Flow recipes in .tart/flows/ provide agent-readable step sequences for common workflows. The agent reads the YAML, resolves landmarks, and issues harness commands.
Coordinate Scaling
For resolution-independent coordinates, use --logical-resolution at start:
scripts/tart_vm_harness.py start \
--base-vm macos-tahoe-xcode \
--logical-resolution 1024x768
All subsequent commands interpret coordinates as logical and scale to the physical framebuffer automatically. Omit for raw physical coordinates (default).
VNC Keyboard Quick Reference
- Command key:
meta (not super_l or command)
- Default framebuffer: 2048x1536 (Retina 2x)
- Common shortcuts:
meta+space (Spotlight), meta+q (Quit), meta+w (Close)
See references/vnc-keyboard-reference.md for the full keysym table.
Workflow
- Start an ephemeral VM (headless by default,
--open-vnc for debugging).
- Execute build/launch commands via
exec (tart exec primary, SSH fallback).
- Interact via VNC:
click, batch, type-string, send-keys, scroll, drag.
- Capture frames for verification evidence (
--max-dimension for LLM-sized images).
- Teardown in safe order: close VNC client, stop VM, delete clone.
Troubleshooting Quick Fixes
| Problem | Fix |
|---|
tart exec fails | Check guest agent installed (*-base or higher) |
| SSH discovery fails | Run enable-ssh first, check bridge interface |
| Wrong keysym name | Use meta not super_l.

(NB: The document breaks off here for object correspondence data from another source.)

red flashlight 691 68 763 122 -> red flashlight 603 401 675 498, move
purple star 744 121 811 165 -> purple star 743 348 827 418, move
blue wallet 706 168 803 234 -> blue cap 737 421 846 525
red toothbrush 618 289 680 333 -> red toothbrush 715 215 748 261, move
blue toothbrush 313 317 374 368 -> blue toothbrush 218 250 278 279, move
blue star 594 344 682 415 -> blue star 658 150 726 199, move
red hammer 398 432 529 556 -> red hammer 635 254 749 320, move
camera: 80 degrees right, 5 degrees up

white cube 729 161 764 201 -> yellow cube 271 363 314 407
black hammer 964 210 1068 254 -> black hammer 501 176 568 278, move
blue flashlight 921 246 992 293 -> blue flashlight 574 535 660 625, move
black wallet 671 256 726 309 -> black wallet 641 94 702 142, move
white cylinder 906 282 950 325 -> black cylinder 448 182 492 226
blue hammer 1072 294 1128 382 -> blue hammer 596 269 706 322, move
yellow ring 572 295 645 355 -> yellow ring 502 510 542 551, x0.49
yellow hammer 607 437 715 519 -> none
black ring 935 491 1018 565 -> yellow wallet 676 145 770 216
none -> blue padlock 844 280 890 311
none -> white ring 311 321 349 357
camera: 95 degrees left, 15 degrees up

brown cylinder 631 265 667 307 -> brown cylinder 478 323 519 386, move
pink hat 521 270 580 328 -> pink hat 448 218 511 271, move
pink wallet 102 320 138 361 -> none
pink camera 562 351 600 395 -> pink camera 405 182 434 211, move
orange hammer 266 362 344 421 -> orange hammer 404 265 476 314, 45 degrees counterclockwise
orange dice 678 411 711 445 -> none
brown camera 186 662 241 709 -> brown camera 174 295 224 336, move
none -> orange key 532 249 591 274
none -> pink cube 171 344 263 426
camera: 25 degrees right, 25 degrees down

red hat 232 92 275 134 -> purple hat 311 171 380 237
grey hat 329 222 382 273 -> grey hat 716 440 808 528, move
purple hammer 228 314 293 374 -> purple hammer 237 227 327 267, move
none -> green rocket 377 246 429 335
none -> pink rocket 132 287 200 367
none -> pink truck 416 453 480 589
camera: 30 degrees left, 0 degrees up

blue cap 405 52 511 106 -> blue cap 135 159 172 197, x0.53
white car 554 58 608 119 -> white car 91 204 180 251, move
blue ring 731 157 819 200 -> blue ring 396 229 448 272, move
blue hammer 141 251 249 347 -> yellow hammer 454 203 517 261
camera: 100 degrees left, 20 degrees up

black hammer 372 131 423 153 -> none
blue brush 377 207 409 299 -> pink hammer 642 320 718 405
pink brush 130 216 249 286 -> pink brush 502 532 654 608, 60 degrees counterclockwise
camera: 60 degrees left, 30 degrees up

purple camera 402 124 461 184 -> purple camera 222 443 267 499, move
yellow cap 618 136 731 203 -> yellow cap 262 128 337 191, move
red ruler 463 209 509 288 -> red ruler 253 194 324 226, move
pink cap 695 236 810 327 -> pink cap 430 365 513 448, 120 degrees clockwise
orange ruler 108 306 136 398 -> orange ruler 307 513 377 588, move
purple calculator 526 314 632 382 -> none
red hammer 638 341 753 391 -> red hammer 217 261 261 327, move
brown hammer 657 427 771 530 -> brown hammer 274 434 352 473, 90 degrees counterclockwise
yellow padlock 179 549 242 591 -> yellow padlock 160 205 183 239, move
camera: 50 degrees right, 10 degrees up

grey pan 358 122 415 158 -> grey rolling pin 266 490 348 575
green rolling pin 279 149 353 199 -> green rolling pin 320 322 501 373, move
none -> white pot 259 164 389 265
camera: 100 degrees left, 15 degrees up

See VNC reference |
| Click misses target | Check 2048x1536 coordinate space. Capture and measure |
| App won't activate | Use open -a, click via VNC, check permission dialogs |
| Multi-step VNC fails | Use batch instead of individual commands |
See references/troubleshooting.md for the full debugging guide.
Reference Docs
references/setup-and-target.md — Host prerequisites, guest configuration
references/vnc-keyboard-reference.md — Keysym names, coordinates, shortcuts
references/image-matrix.md — Image tiers, sizes, pull commands
references/troubleshooting.md — Common failures and fixes
references/hints-and-tips.md — Precise calibration data, gotchas, non-obvious behaviors
references/target-manifest.md — Target manifest and flow recipe schema
Source References
Guardrails
- Default to headless runs (
--no-open-vnc).
- Use
--open-vnc only for debugging or live walkthroughs.
- Always teardown ephemeral VMs after run unless explicitly preserving them.
- If VNC was opened, close VNC client before VM shutdown.
- Prefer one run VM per flow to avoid cross-run state leakage.